Раньше последнюю фразу собеседника непременно венчали бы короткие гудки. А теперь несуразная тишина. Или ваш друг просто сделал паузу, или же эта тишина имеет значительно более длительный характер, и вам следует перезвонить, если желание говорить ещё осталось. Раньше....
Лобовое стекло беспрестанно обнимали снежинки. Вечерние прохожие по возможности обнимали друг друга в знак противостояния обледенелому бездорожью. Меня обнимали только мысли – моя единственная твёрдая опора в мягком, проваливающемся слое действительности.
– Уф, скользко как!

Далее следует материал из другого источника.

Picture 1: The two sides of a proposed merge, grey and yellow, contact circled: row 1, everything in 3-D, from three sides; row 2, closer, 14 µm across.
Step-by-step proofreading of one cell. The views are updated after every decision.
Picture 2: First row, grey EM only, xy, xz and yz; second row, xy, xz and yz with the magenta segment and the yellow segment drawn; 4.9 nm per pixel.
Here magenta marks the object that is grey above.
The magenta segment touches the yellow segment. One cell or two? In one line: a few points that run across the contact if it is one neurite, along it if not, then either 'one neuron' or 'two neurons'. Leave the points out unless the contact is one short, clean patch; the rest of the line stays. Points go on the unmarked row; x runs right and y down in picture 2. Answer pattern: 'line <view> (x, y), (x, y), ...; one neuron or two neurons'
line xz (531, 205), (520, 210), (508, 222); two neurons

На пороге чуть не нае… не на…енто самое, – Вася отдал всего себя в распоряжение автомобильного кресла, с угнетающим для любого владельца звуком захлопнув за собой дверь.

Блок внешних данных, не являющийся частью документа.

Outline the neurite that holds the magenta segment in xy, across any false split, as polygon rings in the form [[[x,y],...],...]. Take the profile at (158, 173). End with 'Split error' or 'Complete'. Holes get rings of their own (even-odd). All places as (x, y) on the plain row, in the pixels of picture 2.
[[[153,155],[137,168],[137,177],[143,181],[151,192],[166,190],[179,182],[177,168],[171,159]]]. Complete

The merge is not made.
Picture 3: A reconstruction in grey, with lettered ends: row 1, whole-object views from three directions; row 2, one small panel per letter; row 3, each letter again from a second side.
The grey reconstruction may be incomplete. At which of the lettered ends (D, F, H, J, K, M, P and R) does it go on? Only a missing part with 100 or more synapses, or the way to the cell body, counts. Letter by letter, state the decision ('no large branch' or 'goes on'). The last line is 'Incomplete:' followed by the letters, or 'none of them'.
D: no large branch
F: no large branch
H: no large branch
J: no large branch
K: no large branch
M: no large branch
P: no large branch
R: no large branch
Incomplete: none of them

– Вася…. Легче! Это же не ваш Уазик.
– Ох, простите, товарищ капитан, мы люди простые, к дорогим машинам не привыкшие, – Бунин драматично положил правую руку на то место, где в его теле, если верить патологоанатому, должно было быть сердце.
– Работать надо, Вася, тогда и будет, к чему привыкать.
– А давно ли ты, Роман Дмитрич, пробовал жить на ментовскую зарплату? –он самодовольно взбирался на своего любимого коня «Я почти честный мент, мне платят мало!». – Ну вот тупо прожить: похавать там нормально, за хату заплатить?
– Не плачь, Вася, ты же офицер.
– Не плачу, Рома! Я не плачу и они не платят! – Бунин от души засмеялся.
Вася вообще давно живёт по принципу «Сам себя не рассмешишь – никто не рассмешит». Самостоятельный такой комик российского МВД.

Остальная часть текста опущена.